Various mythologies are at play in the long gray winter day. Butchers, lumberjacks, electricians, men and women folding hospital laundry, towels and gowns and sheets and lab coats. The mythology of routine is chiseled into stone. Hints of another world are buried in this one. This world. This place. Where people carry burdens of feeling and abstraction and write them down as stories. As bubbles. As biographies. As windows with rain splattered against the glass. When the rain comes knocking at the door, I must let it in. I have no choice. It is necessary for the knower to become known. All there is of intention in my consciousness is directed toward the outside, toward the world. Because what is the difference? The difference is this: the outside and the inside are linked, are in some ways one and the same, and yet different from one another, in the same way that a cyst is like a blister, which, if treated properly with radiofrequency ablation or drainage, will disappear in time, whereas a blister may persist in another form, as a callous, an agglutinative morpheme, or an aromatic bobsled in a state of unconsciousness.  Syntactic iconicity expresses an exquisite tendency for catalytic conversion and talcum powder. The ensuing process is wrinkly. In order that this theme should preside over a group of words it is necessary that it be present to itself, not as a thing but as the potential of a thing, a thing imagined, a thing that is wet and long and scattered, dispersed, as all things are dispersed, by breaking down a wall, by rupturing the ground and putting seeds in it, by thinking and forming ideas, the consciousness of consciousness which is one with the consciousness of which it is conscious. 

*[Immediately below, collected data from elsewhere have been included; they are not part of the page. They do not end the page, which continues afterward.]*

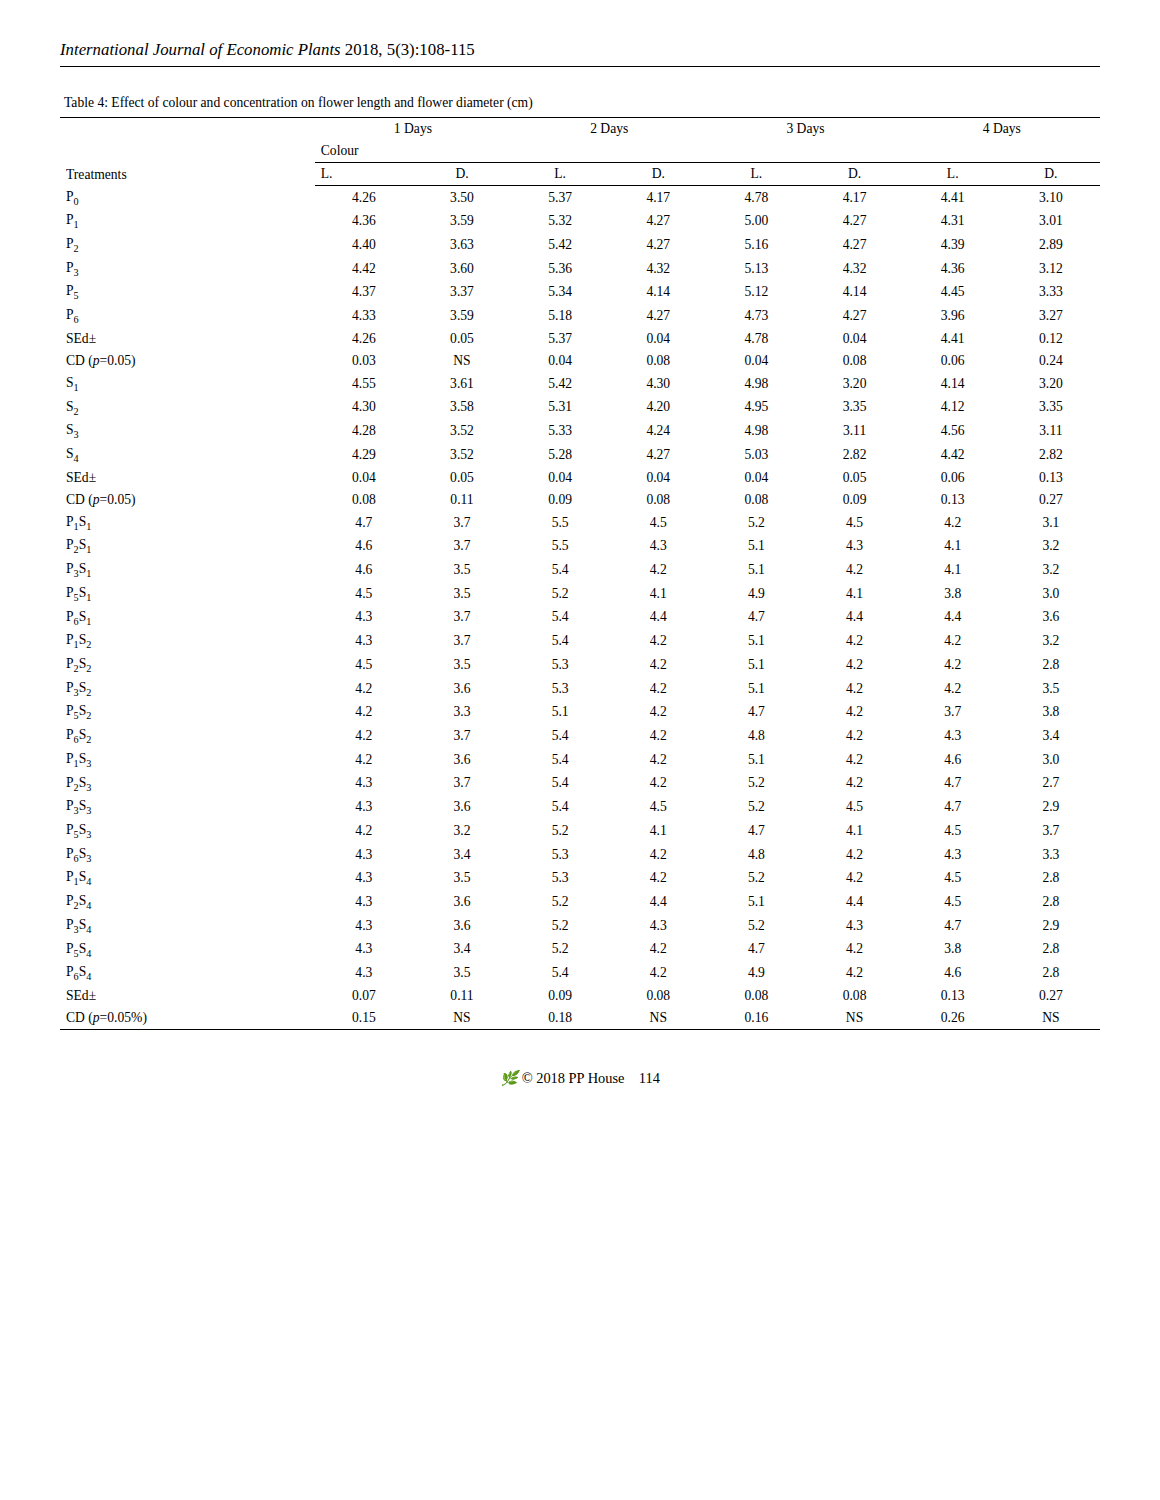International Journal of Economic Plants 2018, 5(3):108-115
Table 4: Effect of colour and concentration on flower length and flower diameter (cm)
| Treatments | 1 Days | 2 Days | 3 Days | 4 Days |
| --- | --- | --- | --- | --- |
| Colour |
| L. | D. | L. | D. | L. | D. | L. | D. |
| P 0 | 4.26 | 3.50 | 5.37 | 4.17 | 4.78 | 4.17 | 4.41 | 3.10 |
| P 1 | 4.36 | 3.59 | 5.32 | 4.27 | 5.00 | 4.27 | 4.31 | 3.01 |
| P 2 | 4.40 | 3.63 | 5.42 | 4.27 | 5.16 | 4.27 | 4.39 | 2.89 |
| P 3 | 4.42 | 3.60 | 5.36 | 4.32 | 5.13 | 4.32 | 4.36 | 3.12 |
| P 5 | 4.37 | 3.37 | 5.34 | 4.14 | 5.12 | 4.14 | 4.45 | 3.33 |
| P 6 | 4.33 | 3.59 | 5.18 | 4.27 | 4.73 | 4.27 | 3.96 | 3.27 |
| SEd± | 4.26 | 0.05 | 5.37 | 0.04 | 4.78 | 0.04 | 4.41 | 0.12 |
| CD ( p =0.05) | 0.03 | NS | 0.04 | 0.08 | 0.04 | 0.08 | 0.06 | 0.24 |
| S 1 | 4.55 | 3.61 | 5.42 | 4.30 | 4.98 | 3.20 | 4.14 | 3.20 |
| S 2 | 4.30 | 3.58 | 5.31 | 4.20 | 4.95 | 3.35 | 4.12 | 3.35 |
| S 3 | 4.28 | 3.52 | 5.33 | 4.24 | 4.98 | 3.11 | 4.56 | 3.11 |
| S 4 | 4.29 | 3.52 | 5.28 | 4.27 | 5.03 | 2.82 | 4.42 | 2.82 |
| SEd± | 0.04 | 0.05 | 0.04 | 0.04 | 0.04 | 0.05 | 0.06 | 0.13 |
| CD ( p =0.05) | 0.08 | 0.11 | 0.09 | 0.08 | 0.08 | 0.09 | 0.13 | 0.27 |
| P 1 S 1 | 4.7 | 3.7 | 5.5 | 4.5 | 5.2 | 4.5 | 4.2 | 3.1 |
| P 2 S 1 | 4.6 | 3.7 | 5.5 | 4.3 | 5.1 | 4.3 | 4.1 | 3.2 |
| P 3 S 1 | 4.6 | 3.5 | 5.4 | 4.2 | 5.1 | 4.2 | 4.1 | 3.2 |
| P 5 S 1 | 4.5 | 3.5 | 5.2 | 4.1 | 4.9 | 4.1 | 3.8 | 3.0 |
| P 6 S 1 | 4.3 | 3.7 | 5.4 | 4.4 | 4.7 | 4.4 | 4.4 | 3.6 |
| P 1 S 2 | 4.3 | 3.7 | 5.4 | 4.2 | 5.1 | 4.2 | 4.2 | 3.2 |
| P 2 S 2 | 4.5 | 3.5 | 5.3 | 4.2 | 5.1 | 4.2 | 4.2 | 2.8 |
| P 3 S 2 | 4.2 | 3.6 | 5.3 | 4.2 | 5.1 | 4.2 | 4.2 | 3.5 |
| P 5 S 2 | 4.2 | 3.3 | 5.1 | 4.2 | 4.7 | 4.2 | 3.7 | 3.8 |
| P 6 S 2 | 4.2 | 3.7 | 5.4 | 4.2 | 4.8 | 4.2 | 4.3 | 3.4 |
| P 1 S 3 | 4.2 | 3.6 | 5.4 | 4.2 | 5.1 | 4.2 | 4.6 | 3.0 |
| P 2 S 3 | 4.3 | 3.7 | 5.4 | 4.2 | 5.2 | 4.2 | 4.7 | 2.7 |
| P 3 S 3 | 4.3 | 3.6 | 5.4 | 4.5 | 5.2 | 4.5 | 4.7 | 2.9 |
| P 5 S 3 | 4.2 | 3.2 | 5.2 | 4.1 | 4.7 | 4.1 | 4.5 | 3.7 |
| P 6 S 3 | 4.3 | 3.4 | 5.3 | 4.2 | 4.8 | 4.2 | 4.3 | 3.3 |
| P 1 S 4 | 4.3 | 3.5 | 5.3 | 4.2 | 5.2 | 4.2 | 4.5 | 2.8 |
| P 2 S 4 | 4.3 | 3.6 | 5.2 | 4.4 | 5.1 | 4.4 | 4.5 | 2.8 |
| P 3 S 4 | 4.3 | 3.6 | 5.2 | 4.3 | 5.2 | 4.3 | 4.7 | 2.9 |
| P 5 S 4 | 4.3 | 3.4 | 5.2 | 4.2 | 4.7 | 4.2 | 3.8 | 2.8 |
| P 6 S 4 | 4.3 | 3.5 | 5.4 | 4.2 | 4.9 | 4.2 | 4.6 | 2.8 |
| SEd± | 0.07 | 0.11 | 0.09 | 0.08 | 0.08 | 0.08 | 0.13 | 0.27 |
| CD ( p =0.05%) | 0.15 | NS | 0.18 | NS | 0.16 | NS | 0.26 | NS |
🌿 © 2018 PP House 114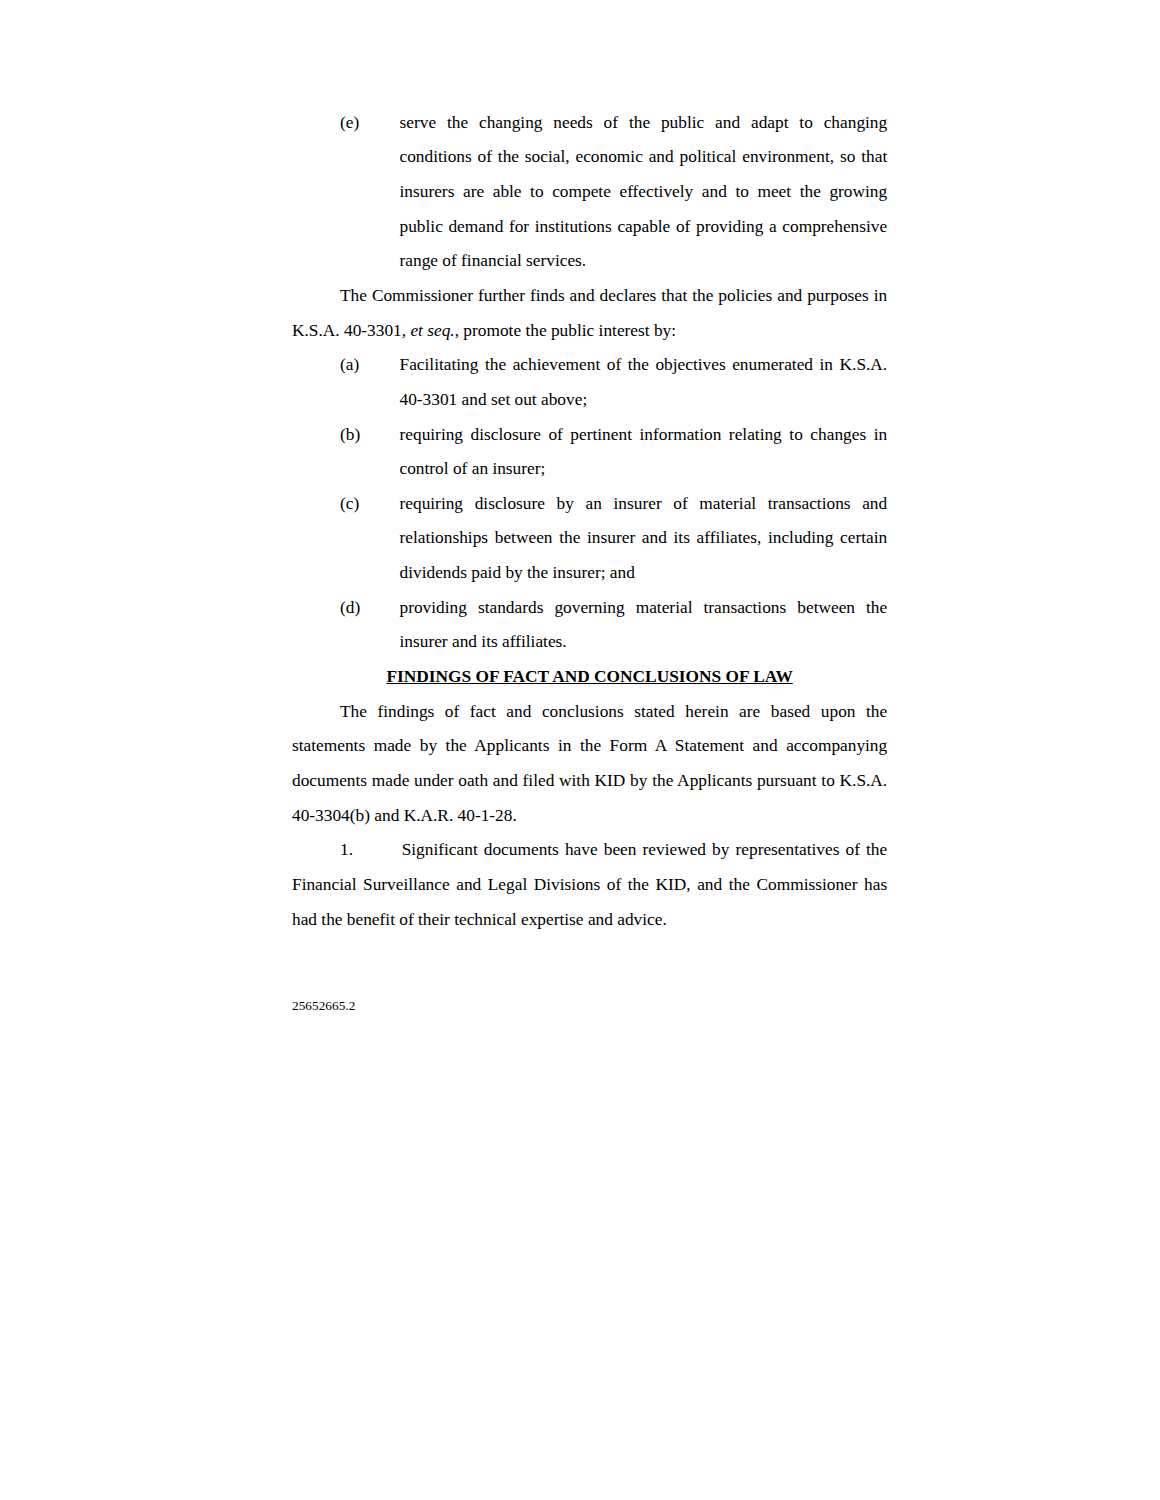(e) serve the changing needs of the public and adapt to changing conditions of the social, economic and political environment, so that insurers are able to compete effectively and to meet the growing public demand for institutions capable of providing a comprehensive range of financial services.
The Commissioner further finds and declares that the policies and purposes in K.S.A. 40-3301, et seq., promote the public interest by:
(a) Facilitating the achievement of the objectives enumerated in K.S.A. 40-3301 and set out above;
(b) requiring disclosure of pertinent information relating to changes in control of an insurer;
(c) requiring disclosure by an insurer of material transactions and relationships between the insurer and its affiliates, including certain dividends paid by the insurer; and
(d) providing standards governing material transactions between the insurer and its affiliates.
FINDINGS OF FACT AND CONCLUSIONS OF LAW
The findings of fact and conclusions stated herein are based upon the statements made by the Applicants in the Form A Statement and accompanying documents made under oath and filed with KID by the Applicants pursuant to K.S.A. 40-3304(b) and K.A.R. 40-1-28.
1. Significant documents have been reviewed by representatives of the Financial Surveillance and Legal Divisions of the KID, and the Commissioner has had the benefit of their technical expertise and advice.
25652665.2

And that’s why I write. To get it all out. Way out into the open. Perhaps into an abyss. Perhaps onto that soil upon which we have labored to divide into furrows and planted our seeds, our corn, our wheat, our lavender, our soybeans and sugar beets, that rich alluvial soil, if we are lucky, that endless walk under boiling clouds, that point in the distance, that pattern of tread, this earth, this ground, and upon which we live and die, if we are honest with ourselves.